La concesión de la medalla Vicente Guerrero al Ejército y la Marina, entregada el pasado 27 de octubre, se explica en ese contexto de creciente descomposición de la vida institucional del estado. El gobierno dijo que es un merecido reconocimiento a las tareas que los soldados y los marinos realizaron durante la emergencia ocasionada por las lluvias de septiembre. Sin embargo, es evidente que fue un razonamiento político el que indujo al gobernador Aguirre Rivero a premiar a las fuerzas armadas antes que a ciudadanos u organizaciones civiles. El reconocimiento es formalmente al mérito civil, y a pesar de que resulten encomiables las actividades de auxilio a la población realizadas por el Ejército y la Marina en una situación de desastre, ese trabajo no se encuadra en los supuestos de la medalla establecida para conmemorar la creación del estado. Así pues, que la premiación se haya desviado de su objeto obedece a la intención de Aguirre Rivero de quedar bien con el Ejército y la Marina.
Quedar bien con la jerarquía armada es uno de los principios en los que Aguirre ha sustentado su gobierno, y de tanto en tanto pasa del elogio público al franco servilismo hacia los militares. Es el caso de la medalla Vicente Guerrero. Porque con el otorgamiento de esa condecoración a los secretarios de la Defensa y de la Marina, el gobierno manifestó abiertamente su desdén hacia la sociedad civil e hizo a un lado la larguísima y conflictiva historia que desvincula a las fuerzas militares de la sociedad guerrerense. Que no es una historia cualquiera ni se puede ignorar así como así.
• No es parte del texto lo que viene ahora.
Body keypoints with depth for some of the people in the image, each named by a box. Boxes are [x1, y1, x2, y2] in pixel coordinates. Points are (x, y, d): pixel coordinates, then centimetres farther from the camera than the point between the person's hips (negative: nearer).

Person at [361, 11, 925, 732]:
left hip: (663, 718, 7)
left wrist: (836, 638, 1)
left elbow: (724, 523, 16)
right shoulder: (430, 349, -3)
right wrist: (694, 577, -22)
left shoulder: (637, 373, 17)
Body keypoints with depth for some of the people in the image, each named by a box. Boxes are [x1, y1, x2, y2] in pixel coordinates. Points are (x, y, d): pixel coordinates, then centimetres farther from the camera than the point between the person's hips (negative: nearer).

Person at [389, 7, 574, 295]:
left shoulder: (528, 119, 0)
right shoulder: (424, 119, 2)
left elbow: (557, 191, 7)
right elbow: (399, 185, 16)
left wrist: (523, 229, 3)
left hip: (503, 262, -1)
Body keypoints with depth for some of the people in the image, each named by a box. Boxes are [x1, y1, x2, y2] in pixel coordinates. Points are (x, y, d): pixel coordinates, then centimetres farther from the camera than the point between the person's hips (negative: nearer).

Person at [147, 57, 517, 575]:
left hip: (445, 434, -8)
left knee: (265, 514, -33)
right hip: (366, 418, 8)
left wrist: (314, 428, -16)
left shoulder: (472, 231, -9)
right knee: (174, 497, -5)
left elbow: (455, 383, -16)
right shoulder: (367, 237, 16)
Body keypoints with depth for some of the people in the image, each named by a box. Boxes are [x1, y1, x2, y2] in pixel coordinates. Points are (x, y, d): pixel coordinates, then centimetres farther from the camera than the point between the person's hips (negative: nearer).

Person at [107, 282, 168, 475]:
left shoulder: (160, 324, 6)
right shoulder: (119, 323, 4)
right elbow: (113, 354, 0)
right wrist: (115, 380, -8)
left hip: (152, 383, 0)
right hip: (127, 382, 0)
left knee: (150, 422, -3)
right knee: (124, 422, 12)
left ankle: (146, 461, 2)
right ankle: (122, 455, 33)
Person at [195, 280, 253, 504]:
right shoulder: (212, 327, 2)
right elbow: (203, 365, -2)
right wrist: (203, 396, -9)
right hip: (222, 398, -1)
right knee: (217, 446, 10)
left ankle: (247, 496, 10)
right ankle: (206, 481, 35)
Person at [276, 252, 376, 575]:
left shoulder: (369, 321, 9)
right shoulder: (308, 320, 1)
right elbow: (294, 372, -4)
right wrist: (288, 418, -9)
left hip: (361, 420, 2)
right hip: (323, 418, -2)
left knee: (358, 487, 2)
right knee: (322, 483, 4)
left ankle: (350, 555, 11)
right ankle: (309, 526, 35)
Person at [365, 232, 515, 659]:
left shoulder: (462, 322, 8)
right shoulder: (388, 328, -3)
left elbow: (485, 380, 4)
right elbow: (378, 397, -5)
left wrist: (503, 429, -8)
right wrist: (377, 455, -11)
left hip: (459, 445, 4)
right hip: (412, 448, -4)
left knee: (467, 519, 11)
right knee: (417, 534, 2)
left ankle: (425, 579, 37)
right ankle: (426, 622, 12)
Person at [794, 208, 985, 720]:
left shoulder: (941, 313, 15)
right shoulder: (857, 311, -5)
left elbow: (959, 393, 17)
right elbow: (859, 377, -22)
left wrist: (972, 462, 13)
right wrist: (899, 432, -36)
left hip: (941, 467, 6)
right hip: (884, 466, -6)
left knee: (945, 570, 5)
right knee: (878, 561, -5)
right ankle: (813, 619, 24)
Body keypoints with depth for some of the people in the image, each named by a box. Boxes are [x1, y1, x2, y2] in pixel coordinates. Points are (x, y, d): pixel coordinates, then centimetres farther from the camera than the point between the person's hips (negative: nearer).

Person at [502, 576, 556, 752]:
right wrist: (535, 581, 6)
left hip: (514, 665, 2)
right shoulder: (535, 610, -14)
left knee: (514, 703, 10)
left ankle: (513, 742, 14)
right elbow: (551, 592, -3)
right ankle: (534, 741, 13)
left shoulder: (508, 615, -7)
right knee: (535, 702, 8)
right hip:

Por todo eso es que está destinado al desaire el llamado que López Obrador hizo a Ángel Aguirre. El gobernador del PRD no pertenece a las filas de la democracia, la civilidad y el compromiso popular, sino a los sótanos del poder, desde donde se organizan campañas de odio y se promueve la liquidación de la disidencia y la inconformidad social.